News From Terre Haute, Indiana

December 2, 2013

Powerlifter boosts a whole lot of power in a small package

David Hughes
The Tribune-Star

TERRE HAUTE — Brandon Smitley doesn’t tower over many other athletes at 5 feet, 1 inch tall, but he packs plenty of strength and power into his 132-pound frame.

A 2007 graduate of Terre Haute South High School, where he wrestled varsity all four years (reaching the semistate as a senior), Smitley has become intrigued by the sport of powerlifting.

Having enjoyed the benefits of weight training for the past 11 years, the 25-year-old Smitley debuted in a “push-pull” powerlifting meet — consisting of the bench press and deadlift — in the summer of 2012 in Clinton. He won the 148-pound weight class with lifts of 270 pounds in the bench press and 485 pounds in the deadlift.

Not satisfied with those numbers, he trained harder and dieted before entering the 132 class of the Natural Athlete Strength Association (NASA) national championships in Springfield, Ohio, this past June.

Smitley captured the title with a total of 1,207 pounds. Although kilograms were used in this meet, he estimated each of his lifts as about 429 in the squat, 297 in the bench press and 478 in the deadlift. He also successfully pulled a NASA national record of 490 pounds in the deadlift, which didn’t count in the competition but did count as a record.

For his efforts, he was named “Best Overall Lifter” for all of the lightweight divisions (198 and lower).

Armed with a primary sponsorship from Elite FTS, he’s got more tests of strength planned for 2014.

“I’m currently training for the Raw Unity Meet 7 on Feb. 9 at Port St. Lucie, Fla.,” he told the Tribune-Star. “This Raw Unity Meet is unique in that you have to qualify for it and there is no sanctioning body. It’s kinda like the BCS Championship Bowl for ‘raw’ lifters.

“At Raw Unity, I’d like to get 10 times my bodyweight, which would be a 1,320 total.”

For those unfamiliar with the term ‘raw,’ it means lifting without the aid of special attire such as knee wraps, wrist wraps or tight-fitting body suits.

Looking beyond 2014, Smitley does not envision himself quitting the sport of powerlifting anytime soon.

“My progress has been very measurable,” he said, explaining the difference in powerlifting and bodybuilding. “You either get the lift or you don’t.

“When a lot of people work out, they think about being bodybuilders and I won Mr. ISU [Indiana State University] and Mr. Wabash Valley [both bodybuilding contests] in March 2011. But I think I’m built more efficiently for powerlifting. As for dieting, I still cut weight. But there’s not the whole offseason where you have to watch what you eat all the time.”
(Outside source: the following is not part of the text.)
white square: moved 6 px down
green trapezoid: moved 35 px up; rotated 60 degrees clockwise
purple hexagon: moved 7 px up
A 2011 graduate of Purdue, where earned a bachelor’s degree in health and fitness, he’s currently studying physical education and coaching with an emphasis on strength and conditioning at ISU.
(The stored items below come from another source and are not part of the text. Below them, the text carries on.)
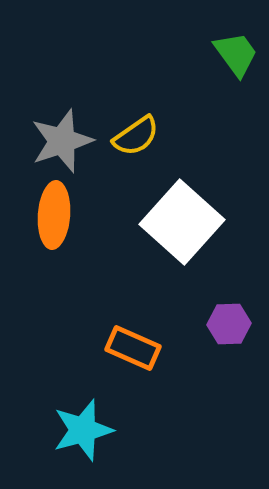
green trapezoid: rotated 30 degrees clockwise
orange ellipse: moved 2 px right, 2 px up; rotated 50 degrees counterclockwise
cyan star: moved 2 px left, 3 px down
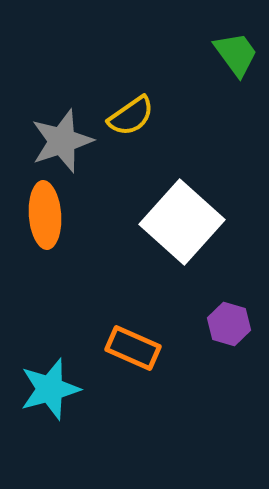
yellow semicircle: moved 5 px left, 20 px up
orange ellipse: moved 9 px left; rotated 8 degrees counterclockwise
purple hexagon: rotated 18 degrees clockwise
cyan star: moved 33 px left, 41 px up
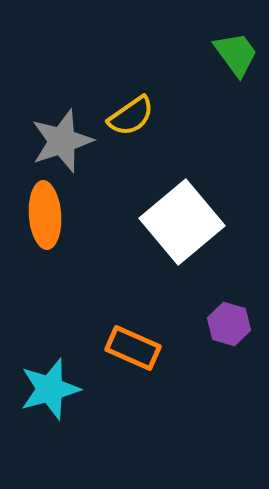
white square: rotated 8 degrees clockwise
When not busy with academic responsibilities, he doesn’t train at any of Terre Haute’s fine fitness centers (no free plugs here). Instead, he trains in his garage on the south side of Terre Haute.

Primitive? Maybe.

Effective for him? Definitely.

“I’ve got a rack [in the garage],” Smitley mentioned. “I’ve got dumbbells. I’ve got plates. I’ve got two Olympic bars. No machines, just specialty bars. I don’t think I’m missing out on anything by not being a member of a gym. I can blare music [usually hard rock] here and have the atmosphere that I want.”

Smitley’s favorite of the three powerlifts is the squat, where you do a deep-knee bend with a loaded barbell across the back of your shoulders.

“I feel like it’s something you can’t naturally be good at,” he explained, adding that you have to work at squats to be good at them.

Reflecting back on his days at South, he chuckled because he admits it didn’t hit him that he would like to compete in any form of weightlifting someday.

“I was lifting serious at South for wrestling and I saw what it did for me [as a wrestler],” he said.

Smitley said he’s ranked No. 2 in the nation in the 132 class — behind the current world-record holder from Mississippi — by powerliftingwatch.com, which takes into account all existing federations.